Thursday, October 8, 2009

Evolution of Clustered Storage

Clustered storage has its roots in the high performance computing (HPC) world where researchers needed to solve the cost/performance dilemma associated with their mainframe resources. With the dramatic evolution of commodity servers in price, performance and size, innovative thinkers realized that by aggregating the compute power of these individual resources their problem was solved.

Clustered storage followed a similar evolutionary path as clustered computing and while it is true the compute performance dilemma was mitigated, the unintended consequence was to move the performance bottleneck to storage. Large monolithic “big iron” storage solutions could no longer deliver the performance needed.

Clustered File System is a distributed file system that is not associated with a single server or particular group of clients but with a cluster of storage servers otherwise known as cluster nodes.The solution was to logically integrate (network) standard servers (storage servers/controllers) and basic storage units (JBODs), with software that manages the physical federation of these standard components (cluster nodes) and a unique file system (clustered file system) that manages the hosted data.

Cluster Nodes: The physical compute and storage components normally referred to as nodes that can be either compute (standard servers), storage (JBOD/Array) or hybrid nodes. Hybrids have both compute and storage resources in the same physical unit, simplifying linear performance and capacity growth.

Clustered File System (CFS): The intelligence that manages the data within the storage cluster. A clustered file system is a distributed file system that is not associated with a single server or particular group of clients but with a cluster of storage servers otherwise known as cluster nodes. The CFS services initiator requests irrespective of the node within the storage cluster receiving the request.

Cluster file systems have outstanding elasticity supporting a scalability that exceeds the architectural capabilities of comparable monolithic options. Clustered storage solutions can scale from the low terabyte (TB) range to very large pools of storage measured in petabytes (PBs). What tends to limit the upper limit is the physical capability of the storage architecture.

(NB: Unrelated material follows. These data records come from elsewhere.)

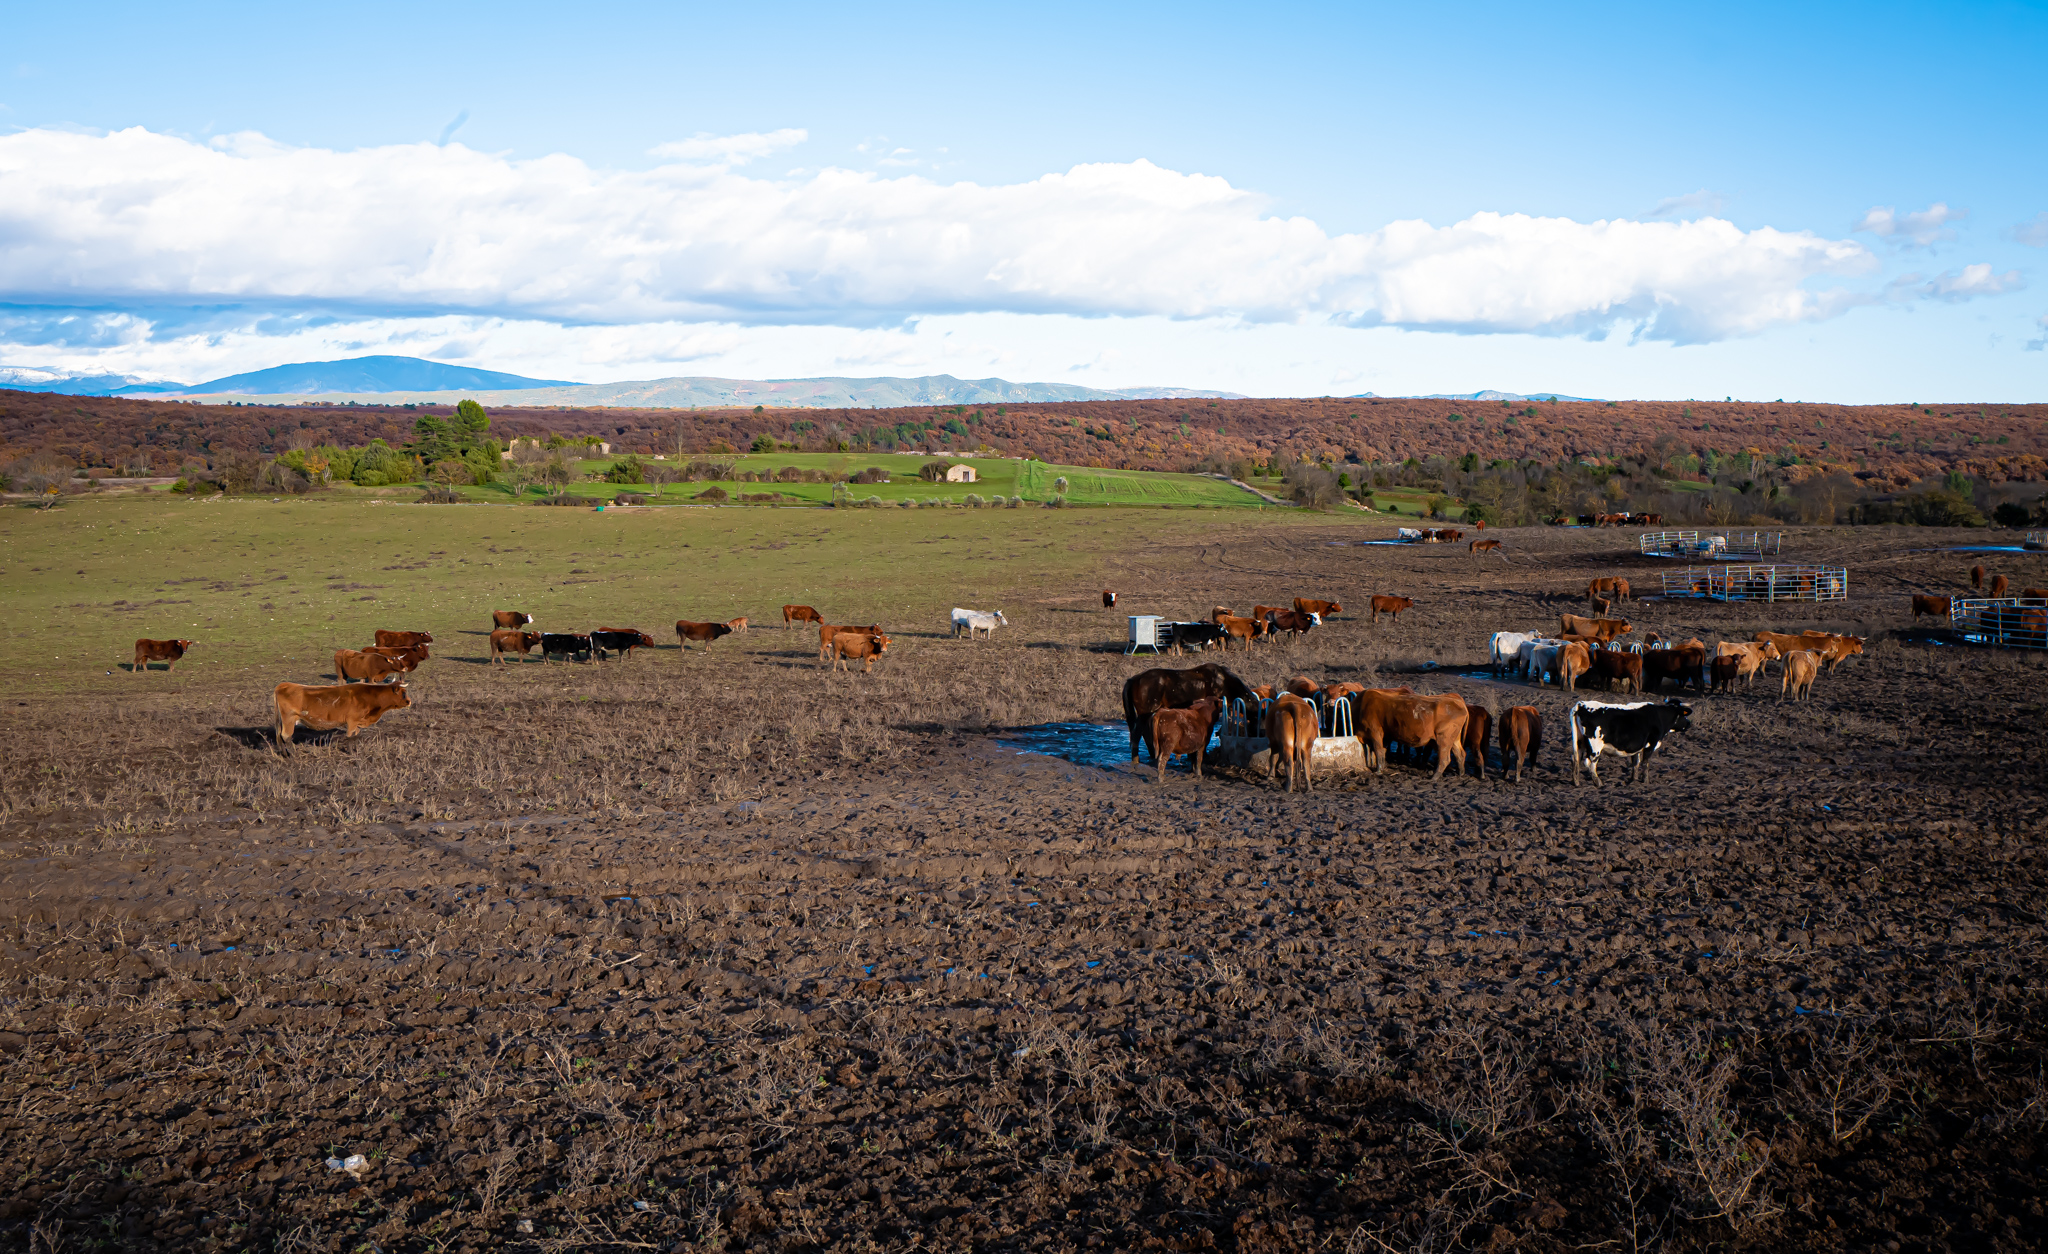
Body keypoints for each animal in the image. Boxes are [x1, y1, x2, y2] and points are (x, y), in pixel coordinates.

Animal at [276, 680, 411, 749]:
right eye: (403, 692)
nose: (409, 701)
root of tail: (283, 685)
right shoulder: (352, 721)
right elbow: (350, 737)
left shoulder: (357, 722)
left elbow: (356, 736)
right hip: (289, 718)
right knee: (286, 736)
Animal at [1564, 696, 1695, 782]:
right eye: (1683, 715)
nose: (1689, 723)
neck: (1659, 716)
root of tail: (1581, 705)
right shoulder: (1650, 744)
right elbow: (1645, 763)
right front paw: (1645, 781)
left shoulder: (1638, 746)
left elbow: (1635, 763)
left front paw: (1633, 780)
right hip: (1594, 746)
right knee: (1589, 762)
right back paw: (1598, 783)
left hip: (1579, 742)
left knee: (1575, 758)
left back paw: (1576, 782)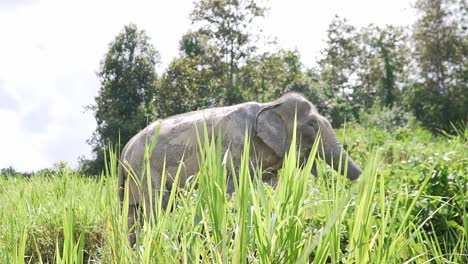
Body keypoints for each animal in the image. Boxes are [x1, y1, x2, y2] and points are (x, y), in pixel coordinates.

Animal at [118, 92, 362, 245]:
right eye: (312, 125)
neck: (269, 104)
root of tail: (124, 151)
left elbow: (272, 186)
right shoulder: (235, 150)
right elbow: (232, 192)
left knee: (132, 213)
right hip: (145, 171)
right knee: (155, 207)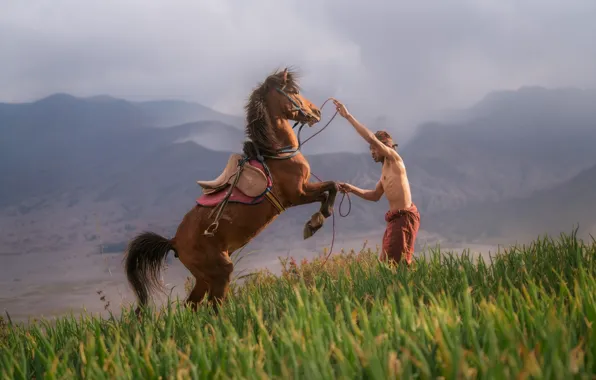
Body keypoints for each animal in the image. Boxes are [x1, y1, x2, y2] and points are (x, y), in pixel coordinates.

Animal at [123, 68, 338, 314]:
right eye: (293, 91)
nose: (316, 112)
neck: (276, 153)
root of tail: (174, 241)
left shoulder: (304, 190)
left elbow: (332, 187)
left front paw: (316, 221)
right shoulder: (297, 195)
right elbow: (332, 187)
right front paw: (315, 222)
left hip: (204, 278)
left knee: (192, 306)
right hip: (220, 272)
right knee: (214, 306)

If any node or other component fails in a clustered architecture access to data is not compromised; there is no single point of failure.However, not all clustered file systems are created equal. The highest performing systems are parallel architectures that support parallel data access while allowing all nodes to concurrently access the same files. However even parallel file systems are not created equal with differing approaches to concurrency control. The difference is two disparate approaches namely symmetrical that requires clients to run metadata manager code, and asymmetrical that has dedicated metadata managers.

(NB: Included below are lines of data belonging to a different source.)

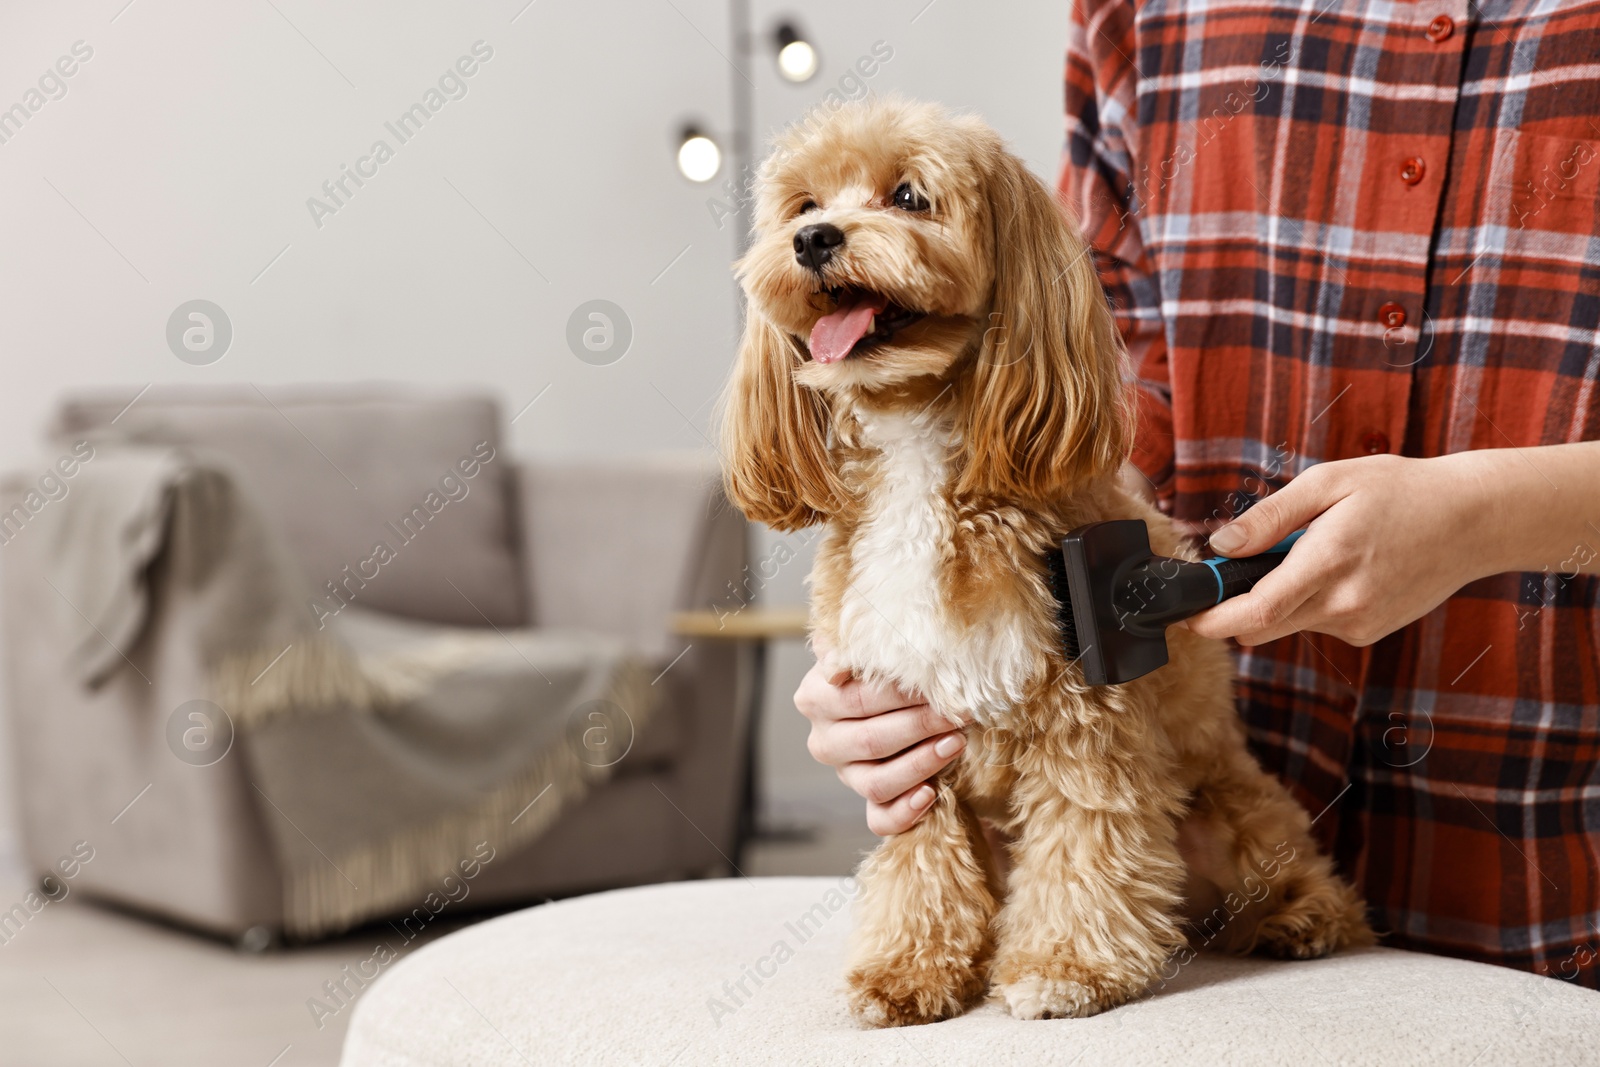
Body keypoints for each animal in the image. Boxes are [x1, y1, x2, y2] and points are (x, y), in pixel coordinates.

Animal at [720, 97, 1369, 1023]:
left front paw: (1066, 966)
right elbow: (918, 858)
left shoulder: (1085, 718)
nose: (814, 240)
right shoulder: (906, 739)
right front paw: (907, 970)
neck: (920, 454)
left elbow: (1083, 840)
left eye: (908, 195)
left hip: (1234, 811)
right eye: (803, 206)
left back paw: (1302, 918)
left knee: (1292, 878)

Each node within a symmetrical cluster is a logical peer to all other nodes within the cluster. The file system is maintained across the entire cluster, so by definition this architecture delivers a robust, highly available data storage solution optimized for high availability. If any node or other component fails, access to data is not compromised, the node replacement is non-disruptive, and there is no single point of failure. This flexibility delivers improved reliability, accessibility, serviceability and upgradability. However, because of the distribution of the metadata a symmetrical design has the potential to impact high-end performance, but unlikely to be an issue in general purpose commercial computing.

An asymmetrical cluster is similar but the need for dedicated metadata nodes compromises the symmetry and introduces a single point of failure, diluting the overall solution robustness.

Clustered architectures are becoming increasing popular as general purpose storage engines. Their simplicity, scalability, flexibility and cost effectiveness make them an ideal option for the data intensive enterprise whether a large, medium or small enterprise.